- _Exercise brief_: Where does the string "Polyplank" occur in the records? Copy each line that holds it.

- _Extracted page text data_:
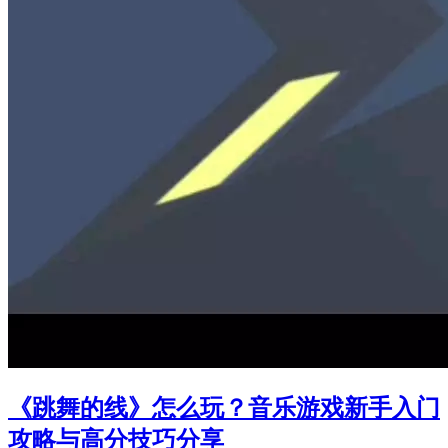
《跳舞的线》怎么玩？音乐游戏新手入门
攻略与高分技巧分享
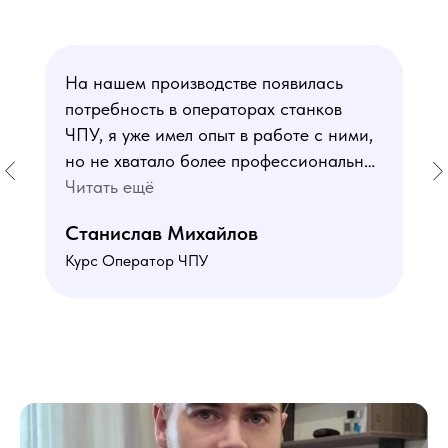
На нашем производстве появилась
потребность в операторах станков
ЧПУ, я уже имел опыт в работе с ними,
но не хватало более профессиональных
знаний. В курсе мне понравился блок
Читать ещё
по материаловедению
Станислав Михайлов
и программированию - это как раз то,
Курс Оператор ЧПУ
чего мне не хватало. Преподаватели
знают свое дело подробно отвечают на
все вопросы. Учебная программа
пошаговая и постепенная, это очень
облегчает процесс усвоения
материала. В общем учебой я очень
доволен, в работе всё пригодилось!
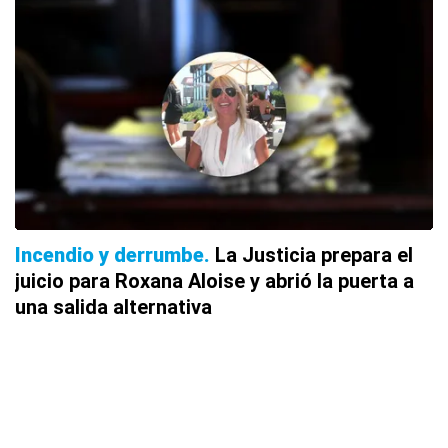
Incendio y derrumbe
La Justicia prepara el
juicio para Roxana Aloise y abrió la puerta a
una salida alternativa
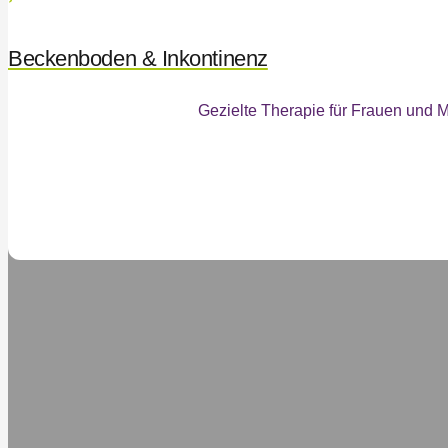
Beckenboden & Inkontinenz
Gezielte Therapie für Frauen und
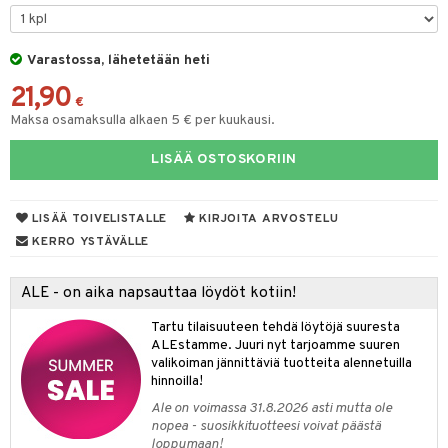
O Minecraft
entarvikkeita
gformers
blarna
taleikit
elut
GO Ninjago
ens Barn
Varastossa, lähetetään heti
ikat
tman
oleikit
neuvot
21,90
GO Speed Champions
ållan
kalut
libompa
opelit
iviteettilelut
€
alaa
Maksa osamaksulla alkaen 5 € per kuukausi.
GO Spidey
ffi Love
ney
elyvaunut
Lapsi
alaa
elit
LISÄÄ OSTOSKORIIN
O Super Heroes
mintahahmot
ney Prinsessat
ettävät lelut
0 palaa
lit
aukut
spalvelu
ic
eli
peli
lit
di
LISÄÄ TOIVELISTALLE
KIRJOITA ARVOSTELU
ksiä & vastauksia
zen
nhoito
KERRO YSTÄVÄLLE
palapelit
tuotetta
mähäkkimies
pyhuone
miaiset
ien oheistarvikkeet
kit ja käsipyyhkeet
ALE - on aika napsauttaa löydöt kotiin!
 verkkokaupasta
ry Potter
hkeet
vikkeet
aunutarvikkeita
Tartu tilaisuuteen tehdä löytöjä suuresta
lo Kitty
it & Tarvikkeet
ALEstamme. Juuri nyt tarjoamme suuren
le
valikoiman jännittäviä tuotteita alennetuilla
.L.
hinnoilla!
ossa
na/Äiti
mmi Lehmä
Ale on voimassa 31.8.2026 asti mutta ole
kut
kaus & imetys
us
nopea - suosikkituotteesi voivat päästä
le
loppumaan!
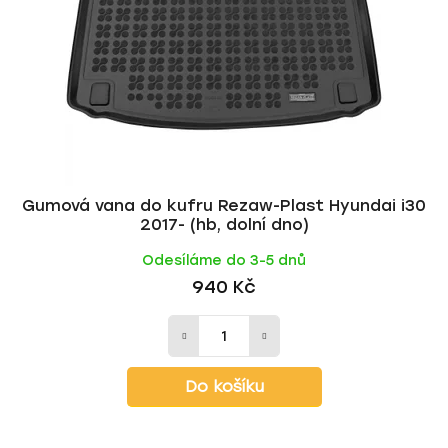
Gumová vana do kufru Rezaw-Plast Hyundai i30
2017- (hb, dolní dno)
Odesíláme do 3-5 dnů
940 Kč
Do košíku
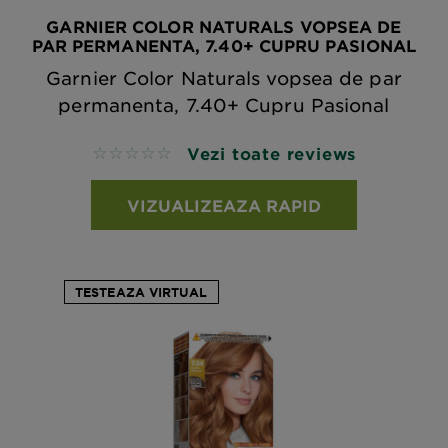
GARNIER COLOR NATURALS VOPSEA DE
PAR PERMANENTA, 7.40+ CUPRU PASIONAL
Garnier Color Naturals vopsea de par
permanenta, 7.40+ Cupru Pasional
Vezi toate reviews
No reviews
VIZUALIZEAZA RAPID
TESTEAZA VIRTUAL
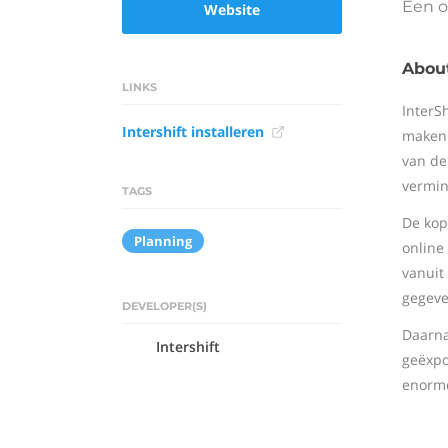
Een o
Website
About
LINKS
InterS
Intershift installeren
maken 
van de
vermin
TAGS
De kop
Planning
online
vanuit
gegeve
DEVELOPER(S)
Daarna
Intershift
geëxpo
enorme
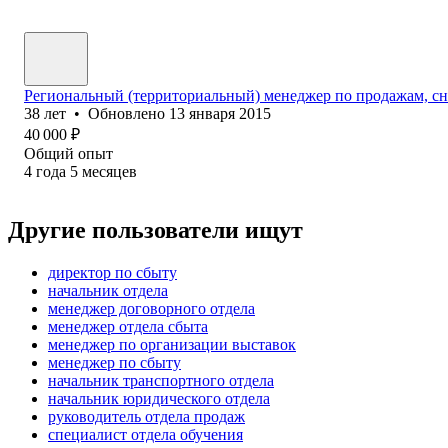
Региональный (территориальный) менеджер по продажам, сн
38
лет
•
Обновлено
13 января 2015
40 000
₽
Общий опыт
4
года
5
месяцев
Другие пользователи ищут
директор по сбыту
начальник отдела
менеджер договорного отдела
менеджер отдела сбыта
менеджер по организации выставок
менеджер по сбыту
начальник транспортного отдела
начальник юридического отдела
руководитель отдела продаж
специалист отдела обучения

...

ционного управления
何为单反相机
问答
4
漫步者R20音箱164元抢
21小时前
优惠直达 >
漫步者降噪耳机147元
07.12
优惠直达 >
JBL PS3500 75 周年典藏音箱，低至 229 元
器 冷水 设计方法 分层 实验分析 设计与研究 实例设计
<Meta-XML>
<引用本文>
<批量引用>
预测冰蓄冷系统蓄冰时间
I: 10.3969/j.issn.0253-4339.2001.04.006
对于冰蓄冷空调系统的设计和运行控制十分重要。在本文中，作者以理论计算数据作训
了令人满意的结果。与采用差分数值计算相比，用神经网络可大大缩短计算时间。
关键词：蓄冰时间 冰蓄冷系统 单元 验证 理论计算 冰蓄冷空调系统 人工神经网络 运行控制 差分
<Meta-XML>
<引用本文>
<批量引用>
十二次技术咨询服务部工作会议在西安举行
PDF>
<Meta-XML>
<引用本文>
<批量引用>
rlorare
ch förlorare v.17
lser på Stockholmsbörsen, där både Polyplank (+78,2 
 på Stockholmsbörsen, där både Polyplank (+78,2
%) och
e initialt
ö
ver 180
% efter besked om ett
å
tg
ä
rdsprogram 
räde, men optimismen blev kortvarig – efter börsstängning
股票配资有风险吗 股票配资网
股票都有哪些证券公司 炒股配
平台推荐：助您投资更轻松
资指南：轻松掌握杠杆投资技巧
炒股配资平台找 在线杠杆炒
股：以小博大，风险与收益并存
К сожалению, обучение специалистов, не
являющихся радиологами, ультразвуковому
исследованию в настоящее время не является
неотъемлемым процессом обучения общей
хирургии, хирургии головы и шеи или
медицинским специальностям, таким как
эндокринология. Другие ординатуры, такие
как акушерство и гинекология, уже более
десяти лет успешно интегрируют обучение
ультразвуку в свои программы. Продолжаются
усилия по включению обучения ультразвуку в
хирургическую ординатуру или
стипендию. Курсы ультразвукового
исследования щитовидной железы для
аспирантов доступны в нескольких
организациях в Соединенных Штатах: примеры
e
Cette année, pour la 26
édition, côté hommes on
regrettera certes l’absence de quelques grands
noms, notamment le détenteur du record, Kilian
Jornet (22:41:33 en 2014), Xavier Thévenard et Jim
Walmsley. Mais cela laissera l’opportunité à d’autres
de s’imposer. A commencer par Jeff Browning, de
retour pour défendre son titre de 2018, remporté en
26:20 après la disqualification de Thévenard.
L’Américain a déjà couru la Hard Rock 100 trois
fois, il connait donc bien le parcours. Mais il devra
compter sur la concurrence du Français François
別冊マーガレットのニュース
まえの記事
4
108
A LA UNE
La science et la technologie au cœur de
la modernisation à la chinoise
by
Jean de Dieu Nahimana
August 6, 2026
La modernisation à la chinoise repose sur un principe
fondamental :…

- _Solution for this exercise_:
lser på Stockholmsbörsen, där både Polyplank (+78,2 
 på Stockholmsbörsen, där både Polyplank (+78,2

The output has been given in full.